If the Culture War that has escalated in the States with the last several national elections was appropriately named, then Barzun's "The Rise of Art as Religion" was one of its key battles. It takes on the erosion of Christianity in modern times, briefly addressing the generational divide of 1968. Our label, as it turns out, is off the mark. The Culture War, as is proven with the warriors who've built impressive careers within it — as reverends, documentary filmmakers, broadcasters and all-purpose politicos — is sub-cultural, its talk guttural. Its issues — wedged between liberals and conservatives, Clintonistas and Bushies, viewers of the Daily Show and viewers of The Factor — are simultaneously too superficial and too deep-rooted to successfully be aired through conversation. And, as Barzun wrote: "The finest achievement of human society and its rarest pleasure is conversation." There is a cultural component to this Lifestyle War or Conflict of Attitudes (to attempt a proper re-branding of the situation), however buried, and its root is tapped in this, Barzun's lecture on the rise of art as a worldview and its fall as, in the words of Harold Bloom, "the proper use of solitude."


"Lincoln the Literary Artist"
"The Permanence of Oscar Wilde"
from The Jacques Barzun Reader
Perennial Classics

In shorter, bedtime-appropriate reading, Barzun's most potent value is often to be found in the fresh (though never simply contrarian) views he brings to figures whowe've learned to take for granted. Two statues Barzun turns back to men with his touch: "Honest Abe" and "Ironic Oscar": Lincoln and Wilde. Barzun's reading of Lincoln's letters, speeches, poems and personal notes does more than most door-stop biographies to give an impression of what it might have been like to share a corridor, even a conversation with this least knowable of well-known men. Barzun's purifying drop in the ocean of interpretation is his recognition of Lincoln's genius as being primarily artistic rather than political:

The artist contrives means and marshals forces that the beholder takes for granted and that the bungler never discovers for himself. The artist is always scheming to conquer his material and his audience. When we speak of his craft, we mean quite literally that he is crafty.

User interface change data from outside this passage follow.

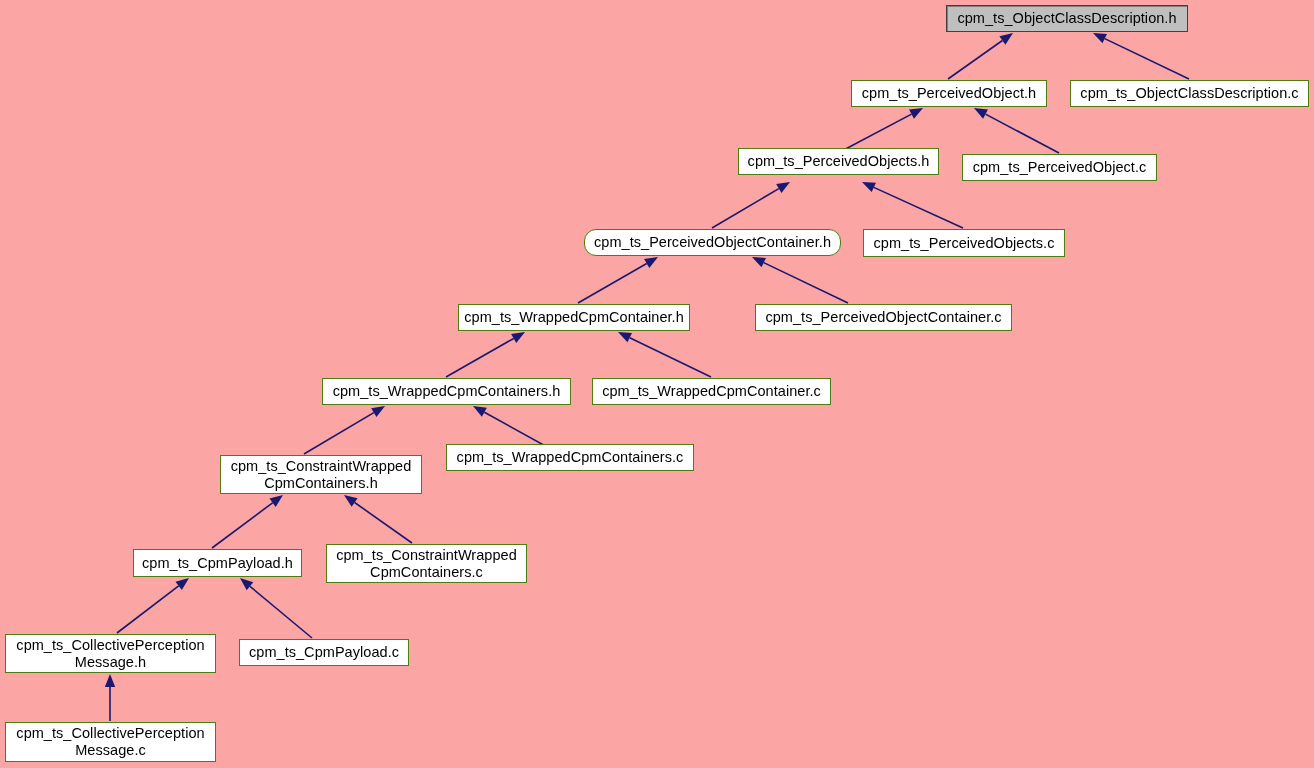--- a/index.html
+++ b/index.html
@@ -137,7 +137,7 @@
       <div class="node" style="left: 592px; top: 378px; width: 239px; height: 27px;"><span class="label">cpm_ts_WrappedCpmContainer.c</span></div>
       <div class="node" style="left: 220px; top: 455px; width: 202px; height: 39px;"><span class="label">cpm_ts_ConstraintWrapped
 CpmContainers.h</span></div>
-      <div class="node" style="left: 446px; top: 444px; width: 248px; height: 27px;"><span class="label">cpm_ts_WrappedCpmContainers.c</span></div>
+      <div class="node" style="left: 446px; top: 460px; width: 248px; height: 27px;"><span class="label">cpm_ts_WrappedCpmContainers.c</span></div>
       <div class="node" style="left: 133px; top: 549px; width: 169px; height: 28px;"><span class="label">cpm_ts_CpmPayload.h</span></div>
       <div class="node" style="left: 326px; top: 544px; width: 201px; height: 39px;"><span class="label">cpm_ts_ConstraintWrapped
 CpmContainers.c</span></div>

Lincoln's enduring companionability, then, like Wilde's, owed more to his detachment and cunning than to the social gifts that might, in a moment of crisis, turn a personable stranger into a trusted friend. But in a flip of conventional wisdom, Barzun shows Wilde's gifts as grounded in statesman-like reason:

The truth is that Wilde was an extraordinarily tough mind, a quick and far-darting intellect at home in all the realities. Like Byron, he is eminent for common sense, and like him too he only assumed his poses to make a point.